More than a decade ago, when he was still Prime Minister rather than executive President of Turkey and enjoyed a reputation as a “moderate Islamist”, Erdogan came to Oxford to give a speech. Afterwards, I asked him what the phrase meant. Wasn’t it an oxymoron? Replying in Turkish, Erdogan did not mince his words: “There is no such thing as ‘moderate’ Islam. There is only one Islam. Only you in the West think in these terms.”
Since then, Erdogan has provoked confrontations with Germany and The Netherlands over the Turkish diaspora there, with Israel over the Palestinians, and with the United States over Syria and the Kurds. Since the failed coup against him in 2016, around which he has also peddled conspiracy theories, Erdogan has become increasingly authoritarian and has all but extinguished the free press in Turkey.
In recent months he has aligned Turkish foreign policy with Russia and Iran, buying weapons from the former and carving up Syria with the latter. Turkey’s record on human rights has been so bad that EU membership is no longer feasible, but in any case Erdogan is evidently no longer interested.
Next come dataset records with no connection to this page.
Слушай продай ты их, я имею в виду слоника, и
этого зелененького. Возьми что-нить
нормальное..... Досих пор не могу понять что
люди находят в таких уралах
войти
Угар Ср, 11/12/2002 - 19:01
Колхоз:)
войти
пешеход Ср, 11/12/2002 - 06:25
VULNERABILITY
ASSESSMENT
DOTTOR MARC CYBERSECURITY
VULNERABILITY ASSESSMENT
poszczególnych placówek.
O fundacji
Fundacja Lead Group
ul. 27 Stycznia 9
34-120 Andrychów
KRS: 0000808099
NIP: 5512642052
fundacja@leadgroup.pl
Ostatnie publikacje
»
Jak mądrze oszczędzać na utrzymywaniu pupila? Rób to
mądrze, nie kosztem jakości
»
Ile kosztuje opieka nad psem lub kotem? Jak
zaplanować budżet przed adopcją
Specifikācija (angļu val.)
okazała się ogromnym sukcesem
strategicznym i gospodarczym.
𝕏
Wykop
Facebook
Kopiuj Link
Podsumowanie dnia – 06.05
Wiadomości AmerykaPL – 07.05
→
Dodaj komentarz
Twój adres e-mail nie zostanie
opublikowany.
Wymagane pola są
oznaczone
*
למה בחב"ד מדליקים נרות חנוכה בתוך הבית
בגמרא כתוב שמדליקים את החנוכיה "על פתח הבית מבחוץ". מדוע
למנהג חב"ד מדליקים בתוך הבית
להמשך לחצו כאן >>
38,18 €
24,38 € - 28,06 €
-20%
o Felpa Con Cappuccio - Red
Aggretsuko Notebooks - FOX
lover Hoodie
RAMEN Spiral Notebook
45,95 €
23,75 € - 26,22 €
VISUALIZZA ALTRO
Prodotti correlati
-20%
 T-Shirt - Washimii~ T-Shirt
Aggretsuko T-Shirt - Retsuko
His foreign policy seems to be driven by a combination of resentment against the West and Islamic imperialism in the East.
Rather than following the pro-Western secular nationalism of Kemal Atatürk, the founder of modern Turkey, Erdogan conjures up nostalgia for the Ottoman Empire. Even more ominously, he appears to hanker after the Caliphate that Atatürk abolished in 1924. Openly competing with the Saudi monarchs, who claim to be the guardians of the holy places, Erdogan presents himself as the pre-eminent global Muslim champion, reaching out to Sunni communities but also building bridges with Shia Muslims who look to Iran.
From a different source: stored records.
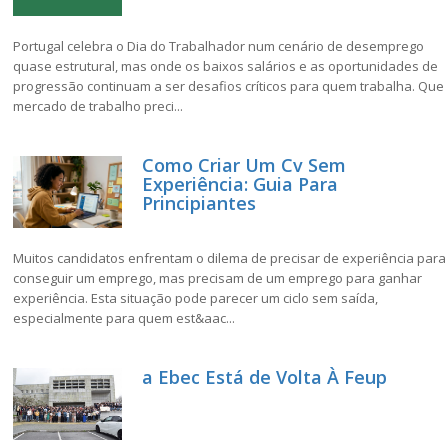
Portugal celebra o Dia do Trabalhador num cenário de desemprego
quase estrutural, mas onde os baixos salários e as oportunidades de
progressão continuam a ser desafios críticos para quem trabalha. Que
mercado de trabalho preci...
Como Criar Um Cv Sem
Experiência: Guia Para
Principiantes
Muitos candidatos enfrentam o dilema de precisar de experiência para
conseguir um emprego, mas precisam de um emprego para ganhar
experiência. Esta situação pode parecer um ciclo sem saída,
especialmente para quem est&aac...
a Ebec Está de Volta À Feup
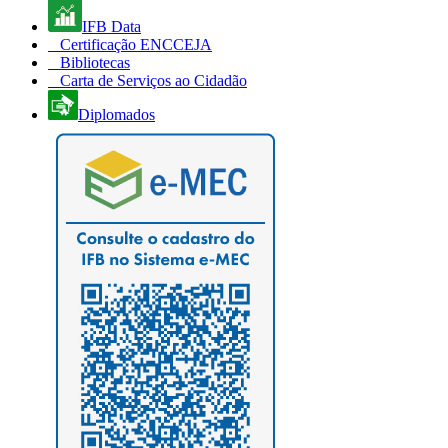
IFB Data
Certificação ENCCEJA
Bibliotecas
Carta de Serviços ao Cidadão
Diplomados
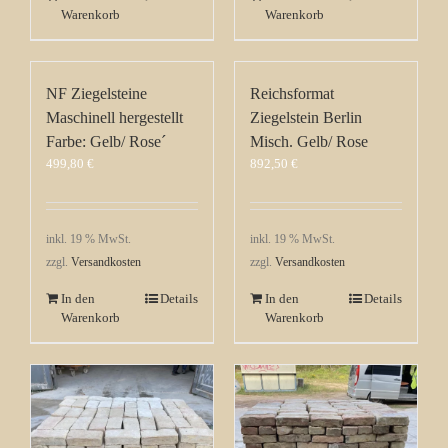
Warenkorb
Warenkorb
NF Ziegelsteine
Reichsformat
Maschinell hergestellt
Ziegelstein Berlin
Farbe: Gelb/ Rose´
Misch. Gelb/ Rose
499,80
€
892,50
€
inkl. 19 % MwSt.
inkl. 19 % MwSt.
zzgl.
Versandkosten
zzgl.
Versandkosten
In den
Details
In den
Details
Warenkorb
Warenkorb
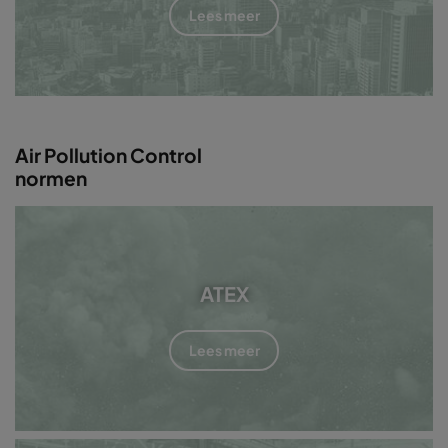
Lees meer
Air Pollution Control
normen
ATEX
Lees meer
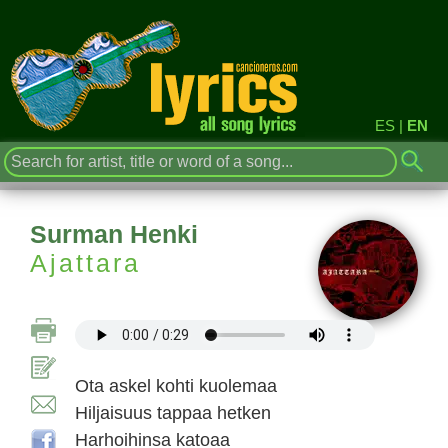
ES
|
EN
Surman Henki
Ajattara
Ota askel kohti kuolemaa
Hiljaisuus tappaa hetken
Harhoihinsa katoaa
So the latest attack on Muslims in New Zealand has played into the hands of the Turkish leader. Evoking memories of the ANZAC forces who spearheaded the landings in Gallipoli, suffering severe casualties that are still a sensitive issue in relations with Britain, Erdogan is deliberately eliding the differences between a century-old imperial conflict and present-day terrorism. In his eyes, Australian, New Zealand and British troops in the First World War and a lone white supremacist in Christchurch are apparently all “crusaders” engaged in a Judaeo-Christian conspiracy against Islam. Such attitudes are of a piece with Erdogan’s aggressive denial of the Armenian genocide committed by Turkish forces.
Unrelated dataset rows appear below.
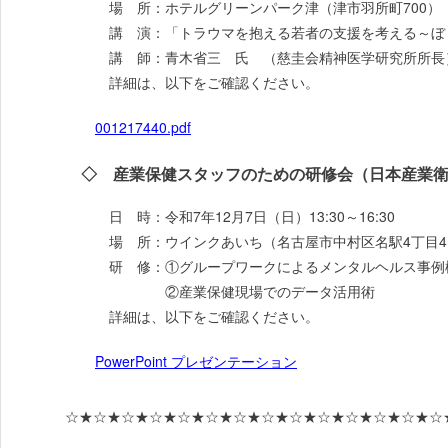
場 所：ホテルグリーンパーク津（津市羽所町700）
講 演：「トラウマを抱える若者の支援を考える～ぼ
講 師：青木省三 氏 （慈圭会精神医学研究所所長
詳細は、以下をご確認ください。
001217440.pdf
◇ 産業保健スタッフのための研修会（日本産業衛
日 時：令和7年12月7日（日）13:30～16:30
場 所：ウインクあいち（名古屋市中村区名駅4丁目4
研 修：①グループワークによるメンタルヘルス事例
②産業保健現場でのデータ活用術
詳細は、以下をご確認ください。
PowerPoint プレゼンテーション
☆★☆★☆★☆★☆★☆★☆★☆★☆★☆★☆★☆★☆★☆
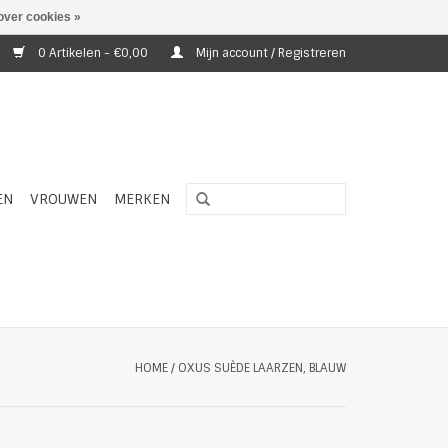
over cookies »
0 Artikelen - €0,00
Mijn account / Registreren
EN
VROUWEN
MERKEN
HOME
/
OXUS SUÈDE LAARZEN, BLAUW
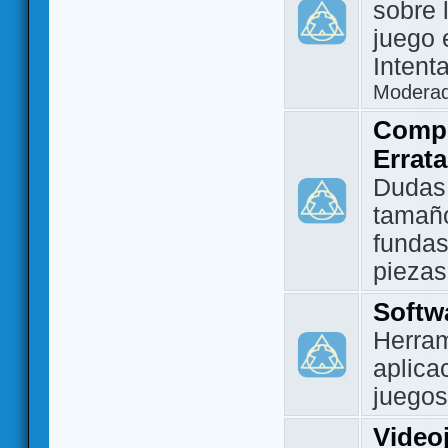
sobre 
juego 
Intent
Modera
Compo
Errat
Dudas
tamañ
fundas
piezas
Softw
Herram
aplica
juegos
Video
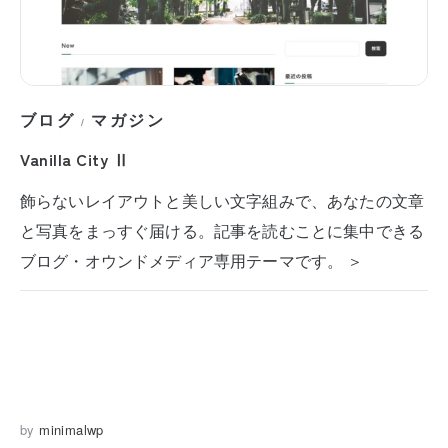
ブログ
マガジン
/
Vanilla City Ⅱ
飾らないレイアウトと美しい文字組みで、あなたの文章
と写真をまっすぐ届ける。記事を読むことに集中できる
ブログ・オウンドメディア専用テーマです。 ＞
by
minimalwp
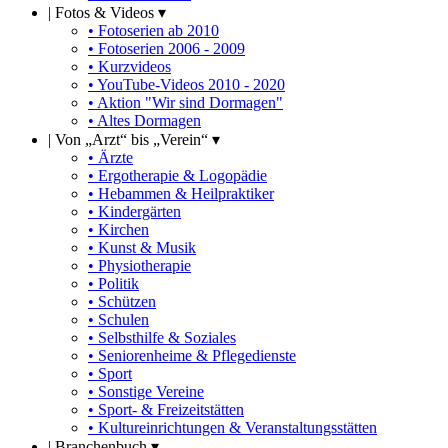
|
Fotos & Videos ▾
• Fotoserien ab 2010
• Fotoserien 2006 - 2009
• Kurzvideos
• YouTube-Videos 2010 - 2020
• Aktion "Wir sind Dormagen"
• Altes Dormagen
|
Von „Arzt“ bis „Verein“ ▾
• Ärzte
• Ergotherapie & Logopädie
• Hebammen & Heilpraktiker
• Kindergärten
• Kirchen
• Kunst & Musik
• Physiotherapie
• Politik
• Schützen
• Schulen
• Selbsthilfe & Soziales
• Seniorenheime & Pflegedienste
• Sport
• Sonstige Vereine
• Sport- & Freizeitstätten
• Kultureinrichtungen & Veranstaltungsstätten
|
Branchenbuch ▾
It is hard to see how President Erdogan’s pursuit of the politics of hatred, conspiracy and revenge can end well. Britain’s Turkish-speaking minority is mainly of Cypriot origin and indifferent to such provocations; in continental Europe, however, the words and images propagated by Ankara do resonate. Erdogan’s demagogic démarche threatens the future relationship, not only between Turkey and the EU, but between Islam and the West.